Born in Kentucky, Beatty first got involved in entertainment as a young a cappella singer. He even scored a scholarship due to his vocal gifts. But he transitioned into stage work instead, and by his mid-30s he’d pivoted into screen work as well. His film debut turned heads: He played one of the bougie Northerners canoeing through the bayou in 1972’s Deliverance. He played the character whose violation became one of the era’s most disturbing scenes. It instantly cemented him as a go-to supporting scene-stealer until his retirement some four decades later.
Good-natured and lovable, even when playing squirrelly ne’er-do-wells, Beatty alternated between genre fare, like the Burt Reynolds vehicles White Lightning and Stoker Ace as well as the Richard Pryor-Gene Wilder action comedy Silver Streak, and more serious fare, like Nashville and All the President’s Men. In the scorching satire Network, his one-scene wonder earned him his first and only Academy Award nomination.
Beatty was also at the ground floor of the modern superhero movie era, serving as the comic relief sidekick to Gene Hackman’s Lex Luthor in the first two Superman films, from 1978 and 1980. He spent decades popping up to sprinkle pixie dust over movies as diverse as Back to School, Rudy, He Got Game, and Toy Story 3, in which he played the villainous Lots-O-Huggin’ Bear.
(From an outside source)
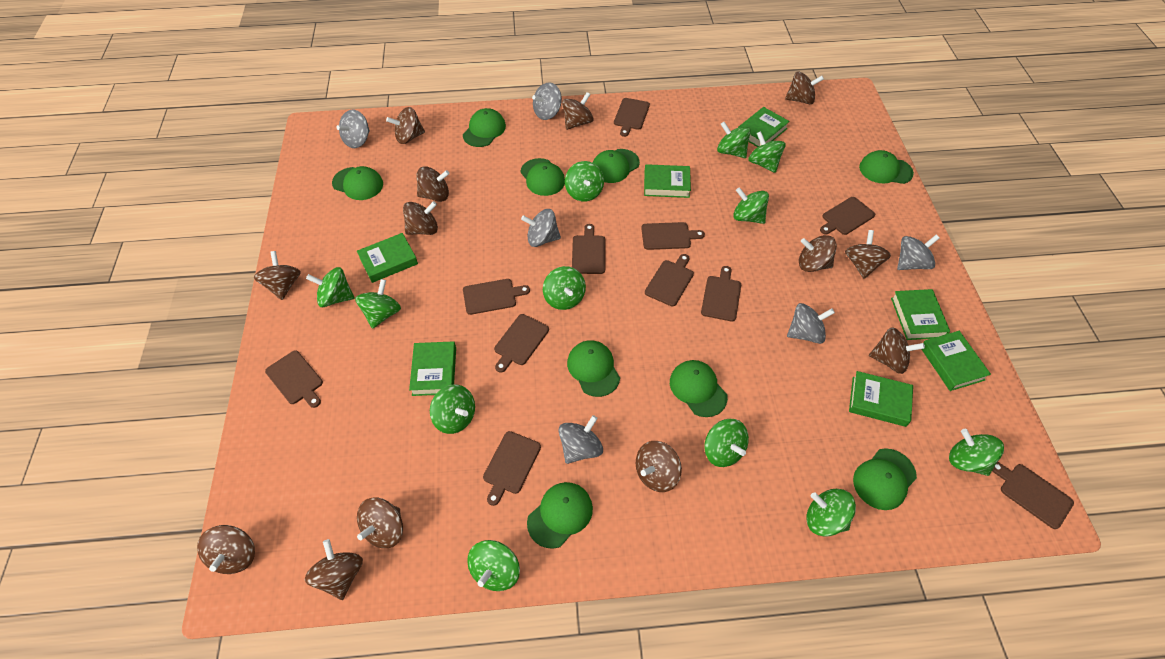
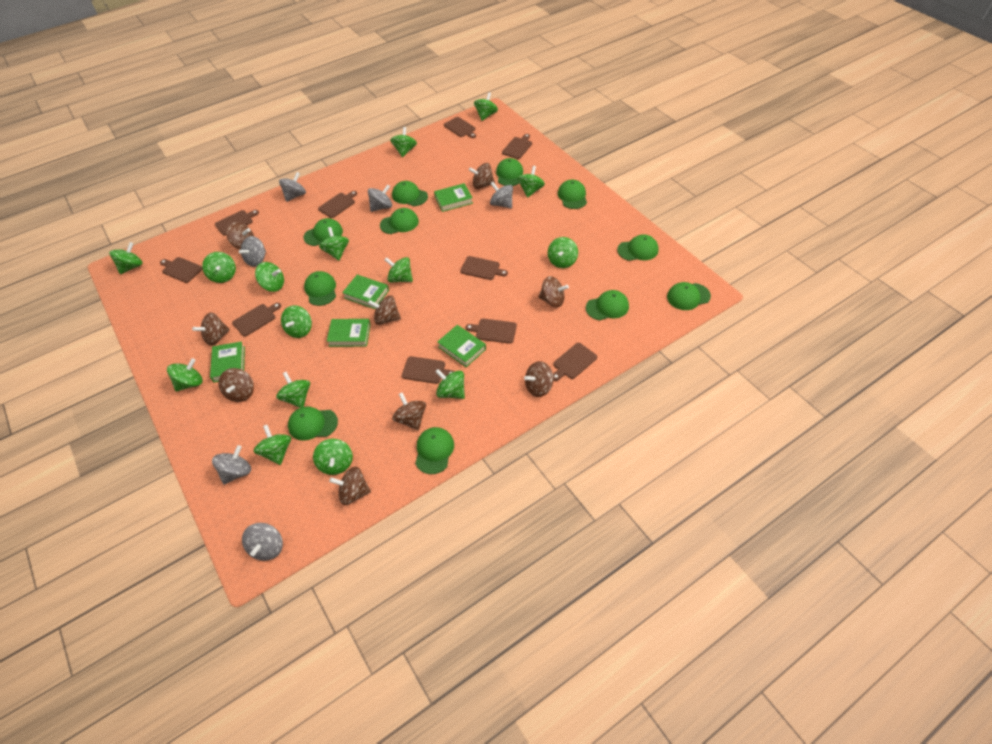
brown cutting board: [265,350,323,408] [463,279,530,315] [483,431,541,506] [494,314,549,373] [572,224,605,274] [614,98,650,137] [641,222,705,250] [645,254,694,306] [701,266,741,322] [820,197,875,235] [992,462,1074,529] = 11 -> [160,257,202,283] [215,210,259,236] [232,303,281,336] [318,191,357,218] [402,356,455,384] [444,117,476,138] [460,256,508,280] [466,319,517,344] [502,134,532,159] [553,343,597,381] = 10
brown spinning top: [197,525,255,574] [254,251,301,300] [305,539,363,600] [357,497,403,548] [386,107,425,144] [403,201,438,235] [416,166,449,202] [562,92,594,130] [636,441,682,492] [785,71,824,104] [799,235,837,272] [845,230,891,279] [869,327,925,374] = 13 -> [192,312,230,346] [219,368,254,402] [226,222,254,250] [329,466,371,505] [368,296,401,325] [392,392,426,431] [469,163,495,189] [524,361,553,397] [539,276,569,308] = 9
green book: [357,233,418,283] [409,341,456,396] [644,164,691,198] [738,107,790,147] [849,371,913,427] [891,289,950,340] [921,331,991,391] = 7 -> [210,342,245,382] [327,319,371,347] [342,275,389,309] [434,183,473,212] [437,325,486,367] = 5
green cap: [332,166,383,200] [463,108,506,147] [520,158,565,196] [527,482,593,549] [567,340,620,397] [593,149,640,183] [670,360,728,417] [853,448,917,510] [859,150,914,184] = 9 -> [288,406,338,441] [304,218,343,246] [304,271,336,306] [380,208,419,234] [392,181,428,206] [415,427,454,474] [496,158,523,186] [558,180,587,209] [586,290,629,320] [617,234,659,261] [667,282,711,310] = 11
green spinning top: [306,267,355,307] [355,279,401,329] [430,385,475,434] [467,540,520,591] [543,266,586,310] [565,161,604,202] [704,419,749,467] [717,122,751,158] [733,187,769,224] [748,131,786,173] [806,489,856,537] [949,429,1004,476] = 12 -> [109,242,143,274] [167,358,203,392] [202,252,236,283] [253,425,291,465] [255,262,284,292] [276,371,310,408] [281,305,312,338] [313,439,353,475] [319,227,349,261] [384,257,413,282] [390,127,417,158] [435,369,465,399] [474,92,498,121] [517,166,545,198] [548,237,578,268] = 15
Like most character actors, Beatty was a regular on TV as well, and he would swing by the likes of Kojak, The Rockford Files, M*A*S*H, Hawaii 5-O, and Murder, She Wrote. (He would have made a terrific Columbo baddie.) He was an occasional guest on Roseanne, playing father to John Goodman’s Dan Conner, and he spent 33 episodes amidst the top shelf ensemble cast of Homicide: Life on the Street. His final screen role was in 2013’s Baggage Claim.
To answer one possible question: No, he had no relation to Warren Beatty. (Ditto Shirley MacLaine.) When asked, as he often was, he had a wry answer perfectly in keeping with the benevolent persona he created onscreen. He called him his “illegitimate uncle.”